There is one span to output from the data below: the lines starting at the line with "industri. Berikut adalah" and ending at the line with "Colombia ratifica su". Output it exactly, ends included, nothing more.

(Data excerpts)

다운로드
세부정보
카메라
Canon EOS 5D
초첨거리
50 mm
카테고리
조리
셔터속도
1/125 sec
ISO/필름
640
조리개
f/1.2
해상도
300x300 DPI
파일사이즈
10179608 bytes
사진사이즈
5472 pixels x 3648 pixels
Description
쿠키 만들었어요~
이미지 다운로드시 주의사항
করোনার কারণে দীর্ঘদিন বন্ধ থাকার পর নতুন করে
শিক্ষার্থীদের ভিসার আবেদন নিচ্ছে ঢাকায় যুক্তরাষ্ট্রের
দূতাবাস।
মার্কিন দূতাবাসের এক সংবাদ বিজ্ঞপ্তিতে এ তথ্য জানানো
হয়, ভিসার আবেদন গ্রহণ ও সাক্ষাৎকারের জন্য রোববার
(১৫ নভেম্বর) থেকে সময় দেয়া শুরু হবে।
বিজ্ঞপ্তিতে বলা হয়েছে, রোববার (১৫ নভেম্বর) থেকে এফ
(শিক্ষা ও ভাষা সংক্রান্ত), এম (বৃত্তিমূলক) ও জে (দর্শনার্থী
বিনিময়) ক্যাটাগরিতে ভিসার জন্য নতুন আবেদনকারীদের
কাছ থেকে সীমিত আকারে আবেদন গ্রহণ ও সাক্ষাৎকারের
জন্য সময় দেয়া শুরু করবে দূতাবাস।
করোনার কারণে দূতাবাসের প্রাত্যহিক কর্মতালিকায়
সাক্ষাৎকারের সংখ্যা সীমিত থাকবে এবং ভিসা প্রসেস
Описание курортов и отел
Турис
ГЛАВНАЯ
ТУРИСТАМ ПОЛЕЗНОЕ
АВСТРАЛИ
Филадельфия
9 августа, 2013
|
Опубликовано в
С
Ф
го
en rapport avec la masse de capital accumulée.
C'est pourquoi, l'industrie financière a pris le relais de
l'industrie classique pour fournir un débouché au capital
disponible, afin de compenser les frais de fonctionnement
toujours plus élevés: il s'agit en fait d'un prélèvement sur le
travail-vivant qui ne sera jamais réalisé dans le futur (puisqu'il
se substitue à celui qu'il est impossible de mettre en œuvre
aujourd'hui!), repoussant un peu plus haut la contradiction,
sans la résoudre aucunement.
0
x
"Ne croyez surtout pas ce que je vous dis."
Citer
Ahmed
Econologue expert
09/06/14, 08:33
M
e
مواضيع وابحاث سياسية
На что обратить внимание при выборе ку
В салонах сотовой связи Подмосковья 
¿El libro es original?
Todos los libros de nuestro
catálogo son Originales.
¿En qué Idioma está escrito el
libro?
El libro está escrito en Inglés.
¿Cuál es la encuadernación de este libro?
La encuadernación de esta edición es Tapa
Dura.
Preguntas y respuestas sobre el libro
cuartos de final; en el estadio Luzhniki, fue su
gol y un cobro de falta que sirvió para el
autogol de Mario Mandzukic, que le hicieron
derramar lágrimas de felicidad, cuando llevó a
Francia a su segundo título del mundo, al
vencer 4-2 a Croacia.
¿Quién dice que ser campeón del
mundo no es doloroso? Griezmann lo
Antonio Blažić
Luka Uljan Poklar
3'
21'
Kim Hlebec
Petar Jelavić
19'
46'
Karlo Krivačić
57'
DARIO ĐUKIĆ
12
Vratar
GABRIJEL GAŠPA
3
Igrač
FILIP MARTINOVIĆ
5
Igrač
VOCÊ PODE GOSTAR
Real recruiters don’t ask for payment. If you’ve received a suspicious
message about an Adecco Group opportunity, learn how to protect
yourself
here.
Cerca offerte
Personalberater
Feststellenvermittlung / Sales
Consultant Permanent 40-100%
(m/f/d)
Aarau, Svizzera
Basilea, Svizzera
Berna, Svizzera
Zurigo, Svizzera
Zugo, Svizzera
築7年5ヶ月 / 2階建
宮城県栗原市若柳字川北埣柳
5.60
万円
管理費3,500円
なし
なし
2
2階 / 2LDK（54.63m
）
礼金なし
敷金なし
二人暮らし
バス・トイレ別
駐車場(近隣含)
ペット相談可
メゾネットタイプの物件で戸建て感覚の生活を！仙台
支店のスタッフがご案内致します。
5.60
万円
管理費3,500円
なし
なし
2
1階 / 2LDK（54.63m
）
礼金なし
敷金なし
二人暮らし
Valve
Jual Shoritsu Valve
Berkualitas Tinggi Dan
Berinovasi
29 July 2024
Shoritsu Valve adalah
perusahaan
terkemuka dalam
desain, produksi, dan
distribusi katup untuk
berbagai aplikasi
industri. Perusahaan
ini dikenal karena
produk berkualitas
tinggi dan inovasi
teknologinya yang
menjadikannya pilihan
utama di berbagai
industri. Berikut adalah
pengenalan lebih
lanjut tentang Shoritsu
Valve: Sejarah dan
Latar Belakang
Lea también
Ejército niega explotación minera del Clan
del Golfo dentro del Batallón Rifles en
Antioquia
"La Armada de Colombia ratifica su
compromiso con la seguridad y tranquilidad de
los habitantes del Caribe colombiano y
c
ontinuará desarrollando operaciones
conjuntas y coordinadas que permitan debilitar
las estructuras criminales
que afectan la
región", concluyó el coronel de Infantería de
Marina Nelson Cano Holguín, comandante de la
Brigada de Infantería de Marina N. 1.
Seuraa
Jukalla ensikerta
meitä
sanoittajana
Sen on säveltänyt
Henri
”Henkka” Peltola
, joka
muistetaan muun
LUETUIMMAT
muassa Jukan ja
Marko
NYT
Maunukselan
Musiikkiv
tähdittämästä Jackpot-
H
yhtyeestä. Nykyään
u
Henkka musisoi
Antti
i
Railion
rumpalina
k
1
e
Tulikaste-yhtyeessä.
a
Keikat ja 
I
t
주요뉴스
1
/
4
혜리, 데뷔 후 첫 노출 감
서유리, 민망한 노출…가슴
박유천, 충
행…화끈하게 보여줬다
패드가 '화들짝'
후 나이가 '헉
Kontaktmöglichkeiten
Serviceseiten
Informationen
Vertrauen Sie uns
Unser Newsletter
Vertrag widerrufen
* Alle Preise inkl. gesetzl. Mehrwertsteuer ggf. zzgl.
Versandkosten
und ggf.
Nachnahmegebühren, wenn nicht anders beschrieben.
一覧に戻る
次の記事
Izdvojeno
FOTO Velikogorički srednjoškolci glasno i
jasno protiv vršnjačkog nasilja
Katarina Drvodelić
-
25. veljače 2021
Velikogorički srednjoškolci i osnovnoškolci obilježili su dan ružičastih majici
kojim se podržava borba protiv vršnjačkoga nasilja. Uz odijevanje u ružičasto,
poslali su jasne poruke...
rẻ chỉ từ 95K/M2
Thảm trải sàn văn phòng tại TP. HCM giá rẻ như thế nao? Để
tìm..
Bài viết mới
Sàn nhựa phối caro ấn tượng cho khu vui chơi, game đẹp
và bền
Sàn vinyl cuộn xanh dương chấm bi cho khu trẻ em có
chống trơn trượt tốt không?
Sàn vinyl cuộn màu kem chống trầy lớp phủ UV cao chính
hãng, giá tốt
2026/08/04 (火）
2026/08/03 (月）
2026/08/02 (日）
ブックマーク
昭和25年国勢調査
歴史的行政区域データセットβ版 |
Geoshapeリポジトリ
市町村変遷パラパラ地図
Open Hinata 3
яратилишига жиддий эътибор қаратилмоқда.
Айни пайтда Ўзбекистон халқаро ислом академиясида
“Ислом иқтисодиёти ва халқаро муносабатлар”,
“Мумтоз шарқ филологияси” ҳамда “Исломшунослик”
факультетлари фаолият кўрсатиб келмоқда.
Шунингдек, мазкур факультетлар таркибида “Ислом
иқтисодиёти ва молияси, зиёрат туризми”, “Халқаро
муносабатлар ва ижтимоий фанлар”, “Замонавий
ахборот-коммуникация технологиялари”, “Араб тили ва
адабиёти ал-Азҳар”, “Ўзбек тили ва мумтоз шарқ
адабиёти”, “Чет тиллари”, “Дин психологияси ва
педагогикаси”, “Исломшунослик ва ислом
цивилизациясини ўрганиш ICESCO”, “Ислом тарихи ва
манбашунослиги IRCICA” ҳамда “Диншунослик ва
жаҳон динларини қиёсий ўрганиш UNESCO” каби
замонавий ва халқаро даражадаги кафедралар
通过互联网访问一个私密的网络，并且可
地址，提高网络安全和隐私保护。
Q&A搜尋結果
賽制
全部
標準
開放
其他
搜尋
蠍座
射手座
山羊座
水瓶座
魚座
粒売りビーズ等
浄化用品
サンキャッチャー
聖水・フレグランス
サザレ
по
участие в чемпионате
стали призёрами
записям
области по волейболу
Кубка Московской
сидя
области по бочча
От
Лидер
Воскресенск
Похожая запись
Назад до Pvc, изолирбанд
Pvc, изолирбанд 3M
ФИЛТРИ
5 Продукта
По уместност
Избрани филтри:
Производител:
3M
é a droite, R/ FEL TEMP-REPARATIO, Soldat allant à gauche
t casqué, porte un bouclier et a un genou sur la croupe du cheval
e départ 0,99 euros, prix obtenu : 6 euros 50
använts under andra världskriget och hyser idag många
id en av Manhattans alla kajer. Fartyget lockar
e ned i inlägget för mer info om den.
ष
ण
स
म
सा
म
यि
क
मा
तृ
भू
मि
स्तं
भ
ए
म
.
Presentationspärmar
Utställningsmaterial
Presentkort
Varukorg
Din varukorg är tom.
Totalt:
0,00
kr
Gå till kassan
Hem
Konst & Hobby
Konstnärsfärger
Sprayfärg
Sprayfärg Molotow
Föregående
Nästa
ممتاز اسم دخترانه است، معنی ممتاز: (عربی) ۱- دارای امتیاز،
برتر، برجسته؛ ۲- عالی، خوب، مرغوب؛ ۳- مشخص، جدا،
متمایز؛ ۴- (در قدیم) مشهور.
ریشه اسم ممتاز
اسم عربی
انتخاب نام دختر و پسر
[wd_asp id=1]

(End Data excerpts)

Written solution:
industri. Berikut adalah
pengenalan lebih
lanjut tentang Shoritsu
Valve: Sejarah dan
Latar Belakang
Lea también
Ejército niega explotación minera del Clan
del Golfo dentro del Batallón Rifles en
Antioquia
"La Armada de Colombia ratifica su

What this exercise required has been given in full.